Large plumes of smoke billowed into the sky as two of the bridges collapsed and Lebanese troops blocked traffic.

South of Beirut, the Israelis targeted the coastal suburb of Uzai, near Beirut international airport, for the first time in their massive campaign by air, land and sea.

Meanwhile, in southern Lebanon Israeli air strikes on two villages flattened houses, burying 57 people in the rubble, Lebanese security officials and the country's official news agency reported.

Israel denied attacking the villages.

Lebanon's National News Agency reported that Israeli airstrikes flattened a building in Aita al-Shaab, 2 km inside Lebanon.

A large number of civilians were inside at the time, but the exact number was unknown, it said.

It also said warplanes hit Taibeh, about 5 km from the Israeli border, destroying a house where 17 people had taken refuge.

Police said seven people were killed and 10 others wounded in the strike in Taibeh.

But Israeli army spokesman Capt. Jacob Dallal said the Israeli air force had not hit the two areas.

“The air force had no targets in those villages," he said.

The Lebanese government says more than 900 of its civilians have died. The three civilian and three soldier deaths in Israel brought official Israeli casualties to 44 soldiers and 30 civilians killed since the Jewish state launched its offensive in Lebanon on July 12.

Israel claimed to have killed more than 200 Hezbollah fighters, but the militia has admitted to only about 40 losses.

Tel Aviv braces

Further down the Mediterranean coast, authorities in Israel's commercial capital Tel Aviv began preparing bomb shelters, with rockets such as those fired at Hadera getting closer by the day.
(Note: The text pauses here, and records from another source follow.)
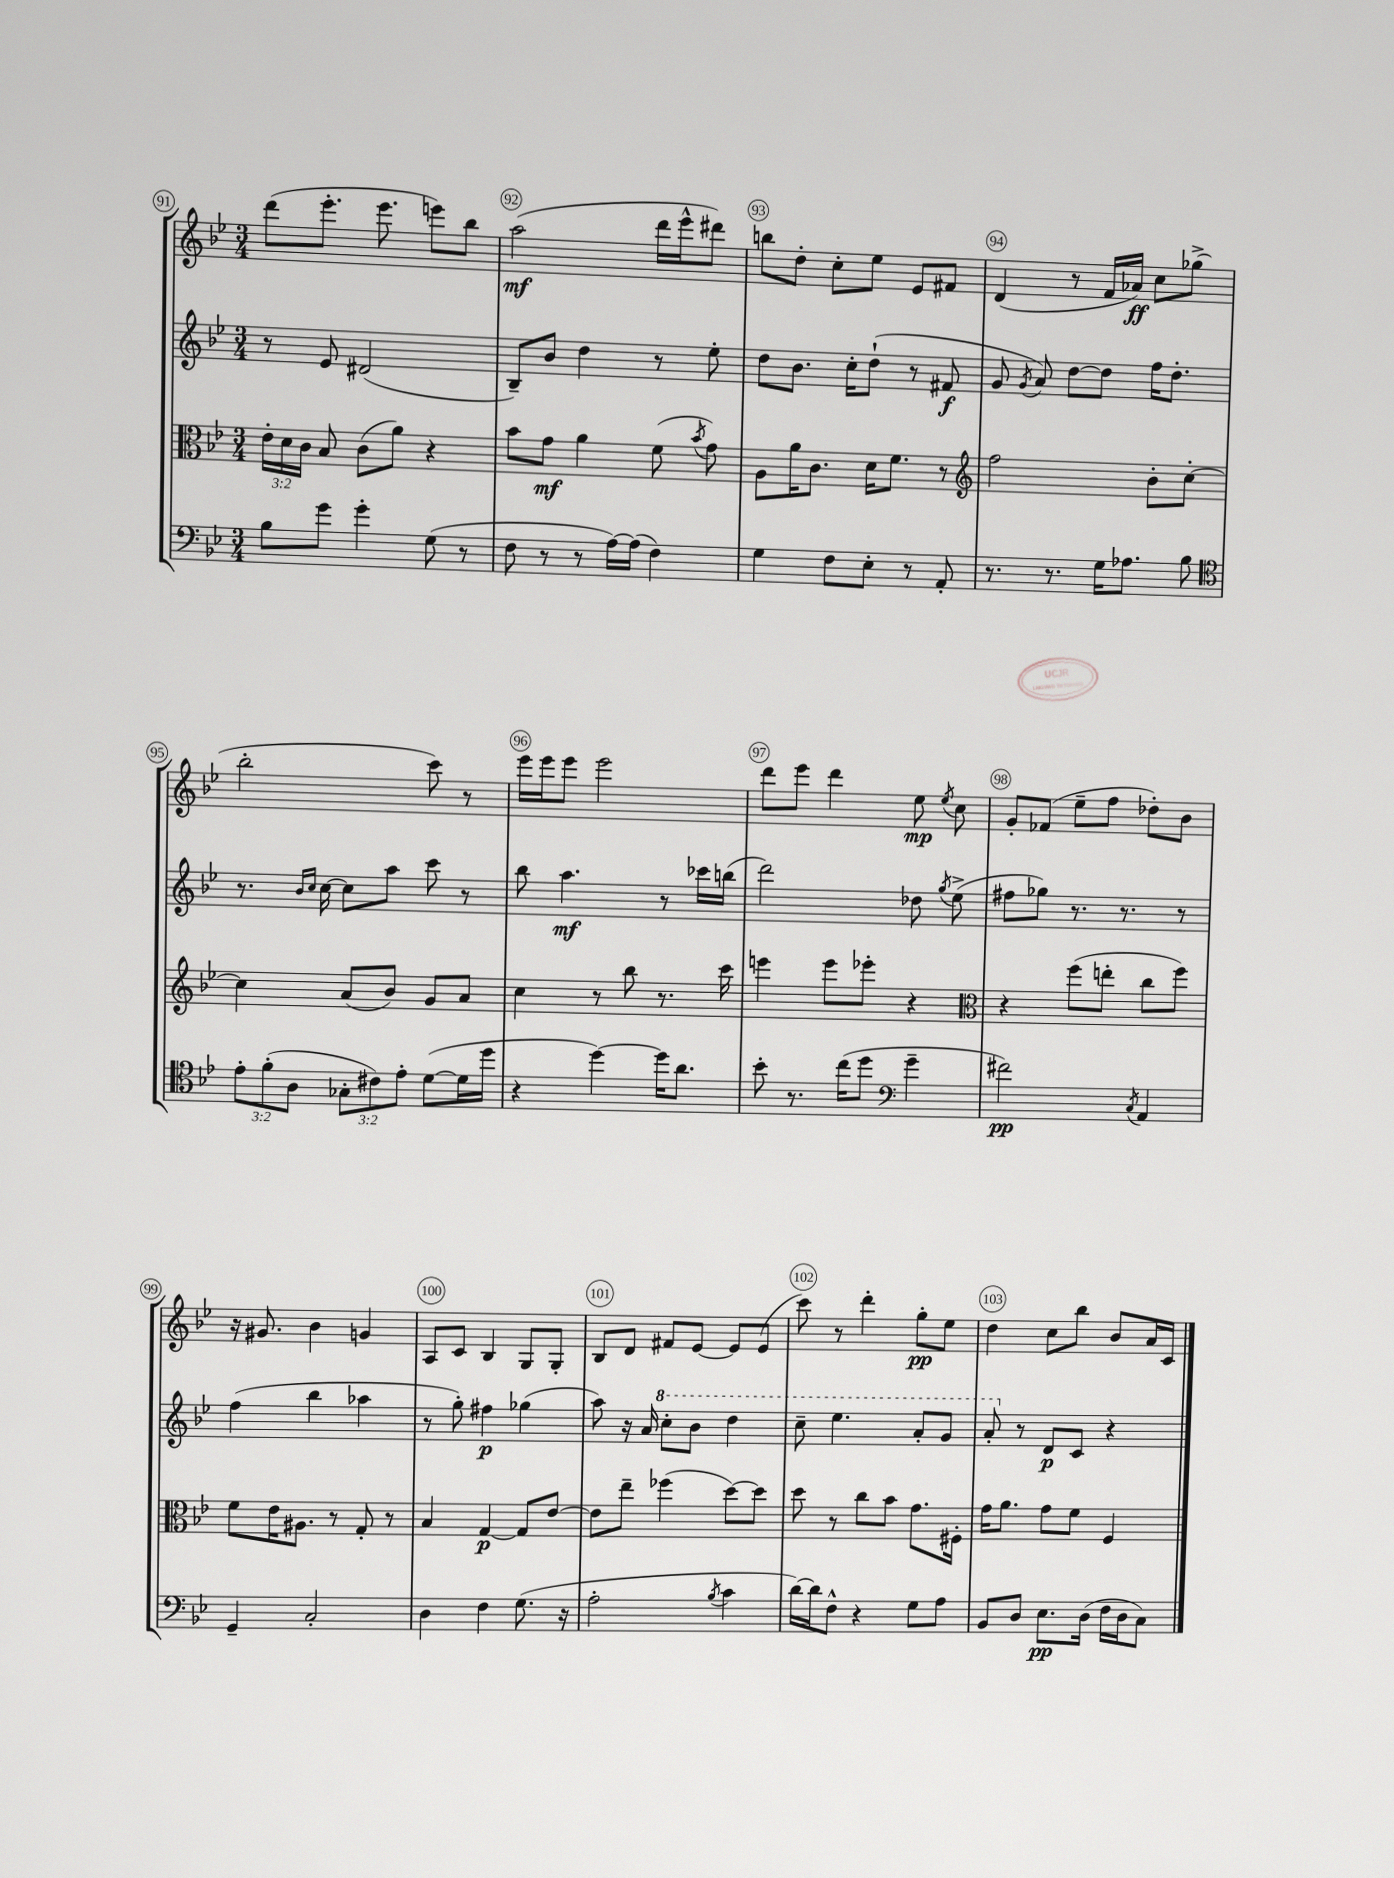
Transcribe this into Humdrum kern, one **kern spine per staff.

**kern	**kern	**kern	**kern
*staff4	*staff3	*staff2	*staff1
*clefF4	*clefC3	*clefG2	*clefG2
*k[b-e-]	*k[b-e-]	*k[b-e-]	*k[b-e-]
*M3/4	*M3/4	*M3/4	*M3/4
8B-	24e-'	8r	(8ddd
.	24d	.	.
.	24c	.	.
8g	8B-	8e-	8.eee-'
4g'	(8c	(2d#	.
.	.	.	8.eee-
.	8a)	.	.
(8G	4r	.	8eee)
8r	.	.	8bb-
=	=	=	=
8F	8b-	8B-~)	(2aa
8r	8g	8b-	.
8r	4a	4dd	.
[16A)	.	.	.
(16A]	.	.	.
4F)	(8f	8r	16ddd
.	.	.	16eee-^^
.	8qb-	.	.
.	8g)	8ee-'	8ddd#)
=	=	=	=
4G	8A	8dd	8bb
.	16a	8.b-	8dd'
.	8.c	.	.
8F	.	.	8cc'
.	.	16cc'	.
8E-'	16d	(8dd`	8ee-
.	8.f	.	.
8r	.	8r	8e-
8AA'	8r	8f#	8f#
=	=	=	=
*	*clefG2	*	*
8.r	2ff	8g	(4d
.	.	8qg	.
.	.	8a)	.
8.r	.	.	.
.	.	[8dd	8r
16G	.	8dd]	16f
8.A-	.	.	16a-)
.	8b-'	16ff	8cc
.	.	8.dd'	.
8B-	[8cc'	.	(8gg-^
=	=	=	=
*clefC4	*	*	*
12e-'	4cc]	8.r	2bb-'
(12f'	.	.	.
12A	.	.	.
.	.	16qqb-	.
.	.	16qqcc	.
.	.	[16cc	.
12G-'	(8a	8cc]	.
12c#)	.	.	.
.	8b-)	8aa	.
12e-'	.	.	.
([8d	8g	8ccc	8ccc)
16d]	8a	8r	8r
16dd	.	.	.
=	=	=	=
4r	4cc	8bb-	16eee-
.	.	.	16eee-
.	.	4.aa	8eee-
[4dd)	8r	.	2eee-
.	8bb-	.	.
16dd]	8.r	8r	.
8.a	.	.	.
.	.	16ccc-	.
.	16ccc	(16bb	.
=	=	=	=
8b-'	4eee	2ddd)	8ddd
8.r	.	.	8eee-
.	8eee	.	4ddd
(16cc	.	.	.
8dd	8eee-'	.	.
*clefF4	*	*	*
4g~	4r	8dd-	8ee-
.	.	8qgg	8qee-
.	.	(8ee-^	8cc
=	=	=	=
*	*clefC3	*	*
2f#)	4r	8ff#	8g'
.	.	8gg-)	(8f-
.	(8ff	8.r	8ee-~
.	8ee'	.	8ff
.	.	8.r	.
8qC	.	.	.
4AA	8cc	.	8dd-')
.	8ff)	8r	8b-
=	=	=	=
4GG~	8f	(4ff	16r
.	.	.	8.g#
.	16e-	.	.
.	8.A#	.	.
2C'	.	4bb-	4b-
.	8r	.	.
.	8G'	4aa-	4g
.	8r	.	.
=	=	=	=
4D	4B-	8r	8A
.	.	8gg')	8c
4F	[4G	4ff#	4B-
(8.G	8G]	(4gg-	8G
.	[8e-	.	8G'
16r	.	.	.
=	=	=	=
2A'	8e-]	8aa)	8B-
.	8ee-~	16r	8d
.	.	16a	.
.	(4ff-	8ccc'	8f#
.	.	8bb-	[8e-
8qB-	.	.	.
4c	[8dd)	4ddd	8e-]
.	8dd]	.	(8e-
=	=	=	=
[16d)	8dd	8ccc~	8ccc)
16d]	.	.	.
8F^^	8r	4.eee-	8r
4r	8cc	.	4ddd'
.	8b-	.	.
8G	8.g	8aa'	8gg'
8A	.	8gg	8ee-
.	16F#'	.	.
=	=	=	=
8BB-	16g	8aa'	4dd
.	8.a	.	.
8D	.	8r	.
8.E-	8g	8d	8cc
.	8f	8c	8bb-
(16D	.	.	.
16F	4F	4r	8b-
16D	.	.	.
8C)	.	.	16a
.	.	.	16c
==	==	==	==
*-	*-	*-	*-
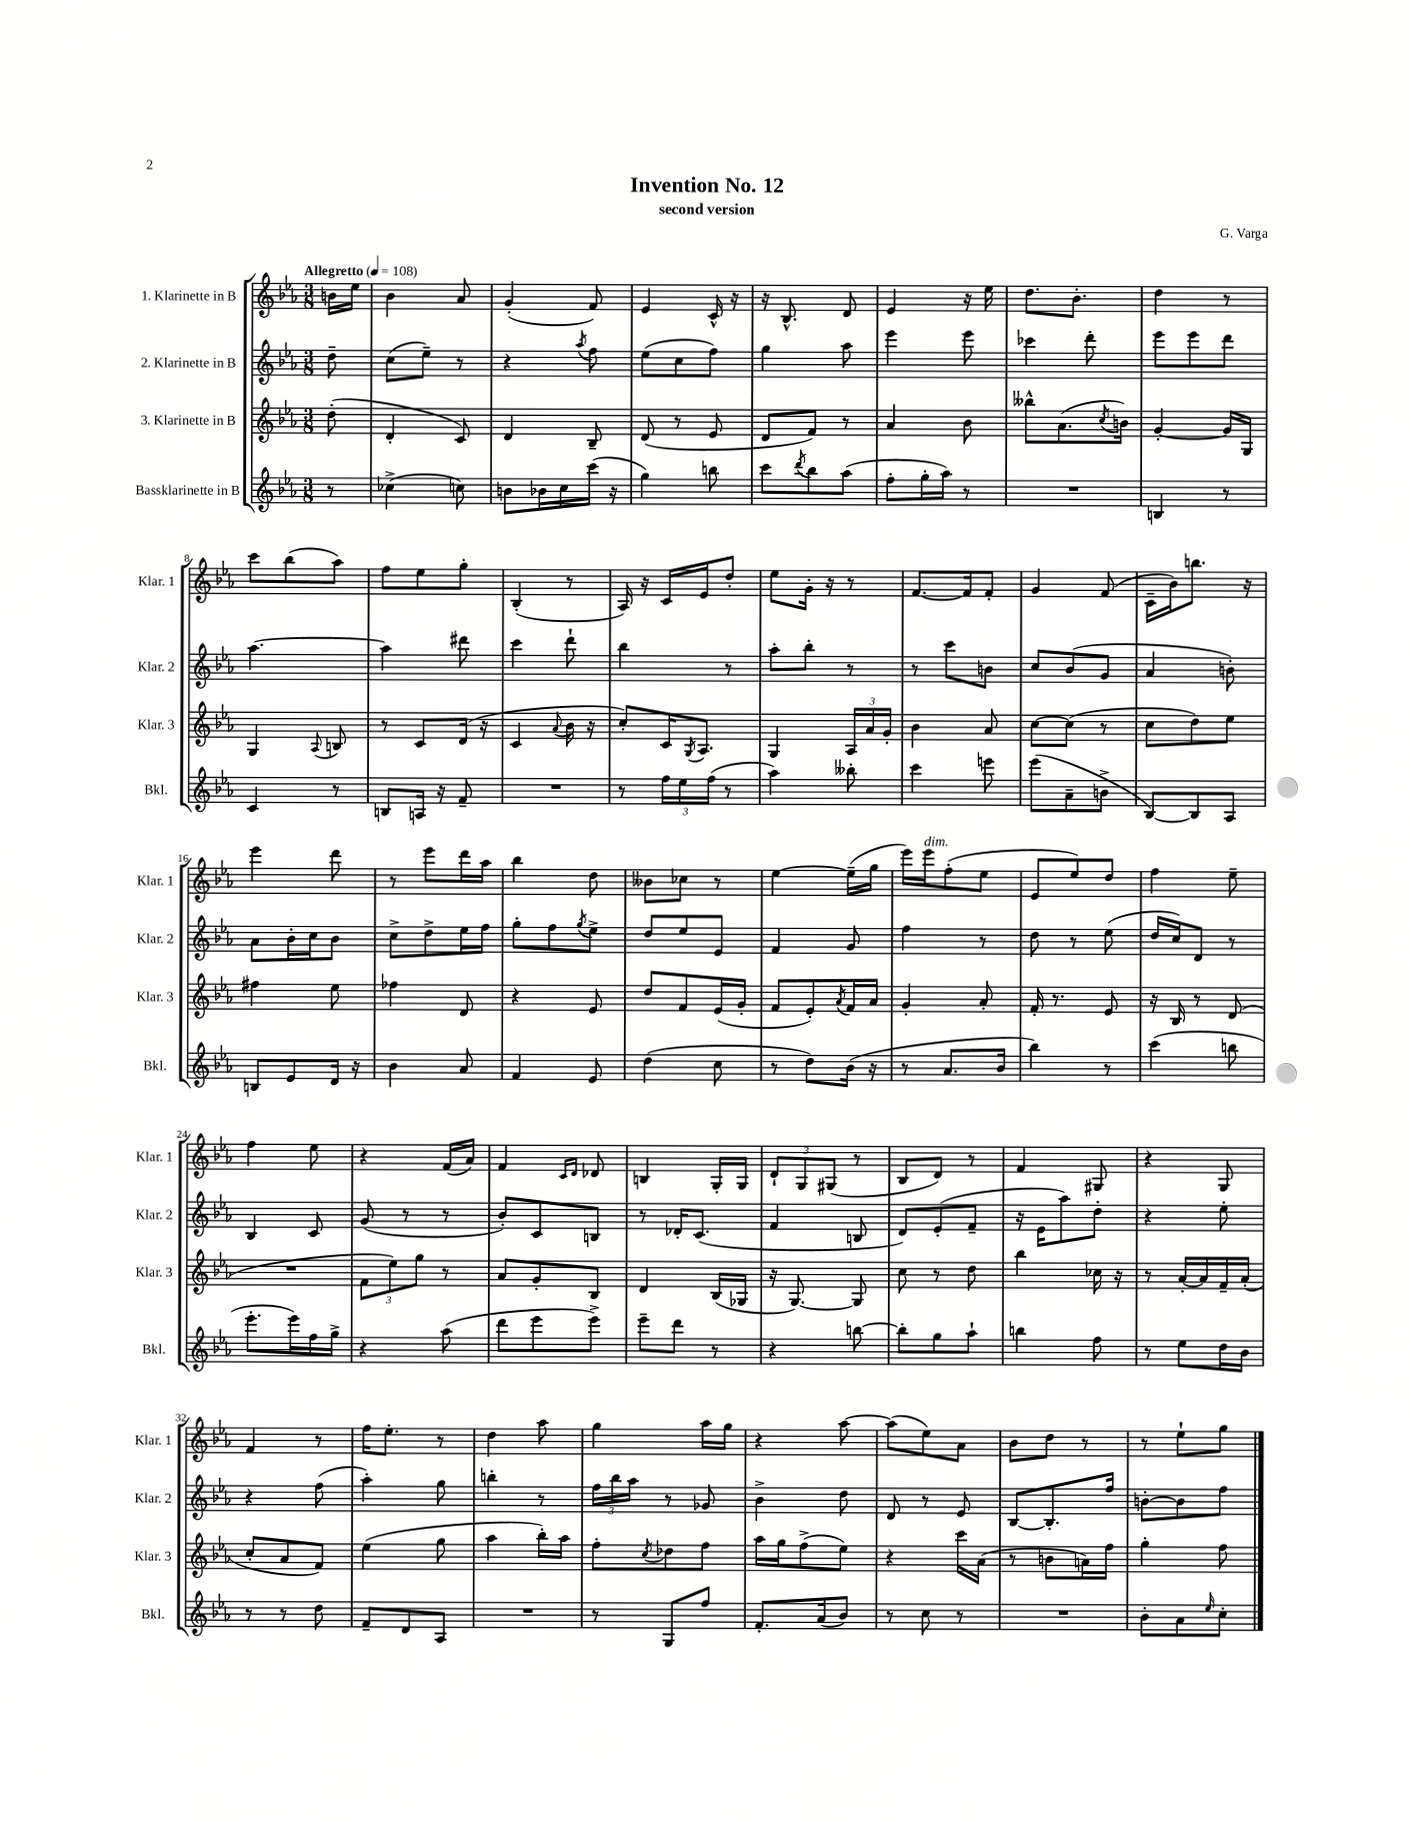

"The Islamic Resistance bombarded the town of Hadera, which is 75 kilometres from the Lebanese frontier, with a salvo of Khaibar-1 rockets," Hezbollah's Al-Manar television station said.

The Khaibar-1 has a much greater range and bigger warhead than the Katyusha rockets usually fired by Hezbollah.

A statement from the Islamic Resistance said the strike was "a response to the Zionist aggressions that have hit different parts of Lebanon, in particular certain distant regions, and the barbaric massacre of civilians near Qaa."

Tel Aviv, a city of 1.5 million people, lies 100 km from the Lebanese border, out of range of the Katyusha and Fajr-3 rockets which Hezbollah has fired daily into northern Israel.

Israeli public television quoted a senior military official as saying the army would destroy all Lebanese infrastructure if Hezbollah carried out its threat.

Israeli warplanes have already wrecked much of that infrastructure – the government of Lebanese Premier Fuad Siniora estimates damage so far at more than US$2.5 billion.

Push into southern Lebanon

Israeli Prime Minister Ehud Olmert has said Israel would pursue its drive against Hezbollah in south Lebanon until an international force of some 15,000 combat-ready troops was deployed there.

On Thursday, Israeli Defence Minister Amir Peretz's spokesman said the army had been ordered to prepare to take control of southern Lebanon.

In Tel Aviv, an army spokeswoman said Israeli ground troops were operating around 20 border villages in a bid to push Hezbollah fighters further north.

Interior Minister Roni Bar-On said the Israeli military now controls a strip of land up to 8 km deep in southern Lebanon, adding that the ground operation involved "six regiments" or around 10,000 troops.

At least four civilians were buried alive under the rubble of their house in the village of Aita al-Shaab -- on the Lebanon-Israel border but behind Israel's frontline -- after it was hit by an Israeli air strike, police said.

But the main thrust of Israeli operations on Friday morning was from the air.